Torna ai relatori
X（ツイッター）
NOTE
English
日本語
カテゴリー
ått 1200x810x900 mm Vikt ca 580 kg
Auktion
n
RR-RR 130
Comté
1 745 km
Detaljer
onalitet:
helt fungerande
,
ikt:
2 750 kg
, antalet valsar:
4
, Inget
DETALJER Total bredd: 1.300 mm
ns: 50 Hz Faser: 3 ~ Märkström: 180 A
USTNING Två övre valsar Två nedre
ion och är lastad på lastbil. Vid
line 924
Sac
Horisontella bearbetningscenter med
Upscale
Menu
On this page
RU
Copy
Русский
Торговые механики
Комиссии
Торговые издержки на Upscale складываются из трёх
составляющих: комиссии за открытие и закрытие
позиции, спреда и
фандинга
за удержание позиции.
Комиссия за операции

┄┄┄┄┄┄┄┄┄┄┄┄┄┄┄┄┄┄┄┄

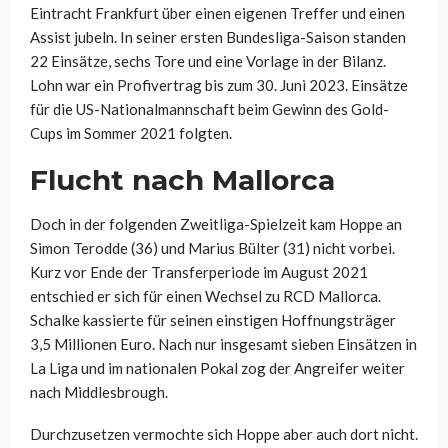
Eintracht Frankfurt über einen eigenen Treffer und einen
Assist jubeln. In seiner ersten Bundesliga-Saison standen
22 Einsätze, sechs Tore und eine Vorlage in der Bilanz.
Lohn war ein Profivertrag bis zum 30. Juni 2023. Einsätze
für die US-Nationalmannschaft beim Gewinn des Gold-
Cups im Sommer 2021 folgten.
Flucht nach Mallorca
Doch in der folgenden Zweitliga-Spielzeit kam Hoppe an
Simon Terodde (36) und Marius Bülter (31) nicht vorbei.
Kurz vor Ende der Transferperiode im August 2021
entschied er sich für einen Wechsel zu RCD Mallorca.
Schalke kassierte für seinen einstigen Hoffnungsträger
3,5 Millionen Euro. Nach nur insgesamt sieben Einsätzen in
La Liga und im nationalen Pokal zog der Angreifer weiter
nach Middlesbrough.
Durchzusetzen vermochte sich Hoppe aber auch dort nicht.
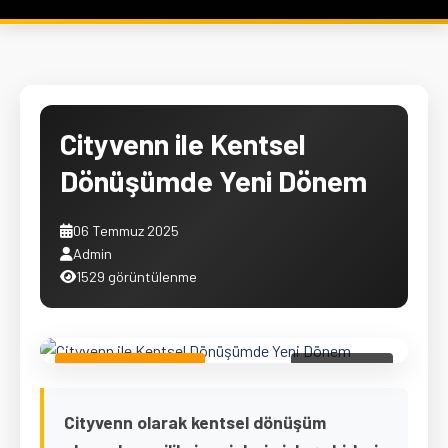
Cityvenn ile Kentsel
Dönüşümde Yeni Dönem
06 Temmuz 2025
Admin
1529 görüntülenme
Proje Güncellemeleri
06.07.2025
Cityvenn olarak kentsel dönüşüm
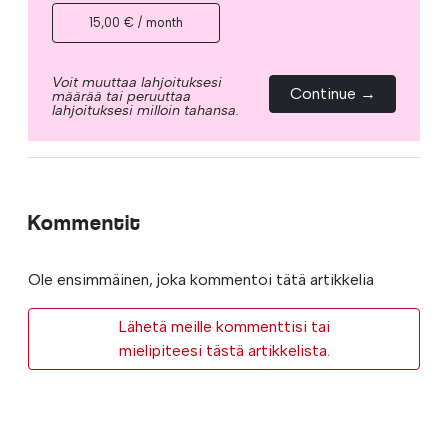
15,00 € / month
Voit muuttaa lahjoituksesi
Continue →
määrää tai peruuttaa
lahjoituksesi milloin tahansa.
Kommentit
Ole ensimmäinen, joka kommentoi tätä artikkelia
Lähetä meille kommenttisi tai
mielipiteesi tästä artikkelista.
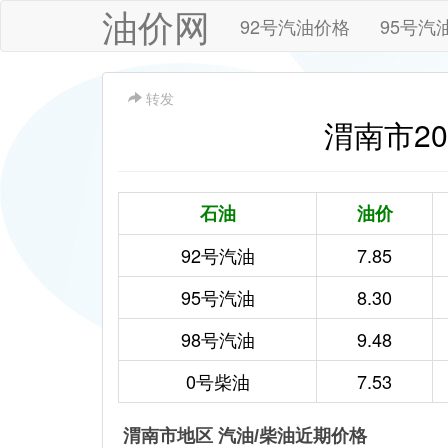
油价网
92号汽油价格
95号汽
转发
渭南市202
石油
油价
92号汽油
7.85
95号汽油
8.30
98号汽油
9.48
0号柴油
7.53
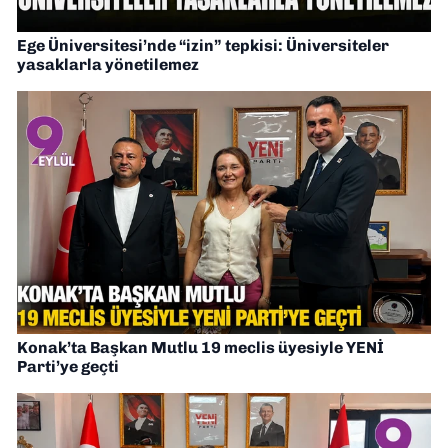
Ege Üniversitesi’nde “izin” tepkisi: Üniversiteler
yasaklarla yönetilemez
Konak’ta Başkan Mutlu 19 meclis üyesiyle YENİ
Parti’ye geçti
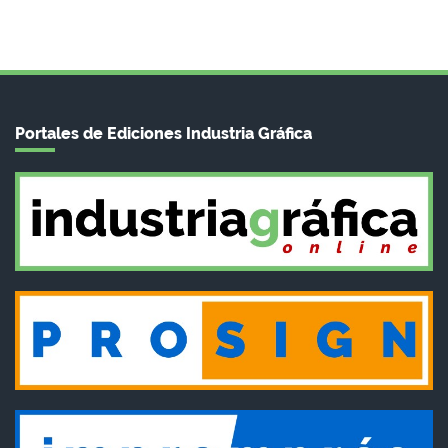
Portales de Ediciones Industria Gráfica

┄┄┄┄┄┄┄┄┄┄┄┄┄┄┄┄┄┄┄┄

WORK INSTRUCTION:
Can you print the rows from the line containing "Torna ai relatori" through the line containing "Комиссия за операции", exactly as they appear?

EXERCISE SOLUTION:
Torna ai relatori
X（ツイッター）
NOTE
English
日本語
カテゴリー
ått 1200x810x900 mm Vikt ca 580 kg
Auktion
n
RR-RR 130
Comté
1 745 km
Detaljer
onalitet:
helt fungerande
,
ikt:
2 750 kg
, antalet valsar:
4
, Inget
DETALJER Total bredd: 1.300 mm
ns: 50 Hz Faser: 3 ~ Märkström: 180 A
USTNING Två övre valsar Två nedre
ion och är lastad på lastbil. Vid
line 924
Sac
Horisontella bearbetningscenter med
Upscale
Menu
On this page
RU
Copy
Русский
Торговые механики
Комиссии
Торговые издержки на Upscale складываются из трёх
составляющих: комиссии за открытие и закрытие
позиции, спреда и
фандинга
за удержание позиции.
Комиссия за операции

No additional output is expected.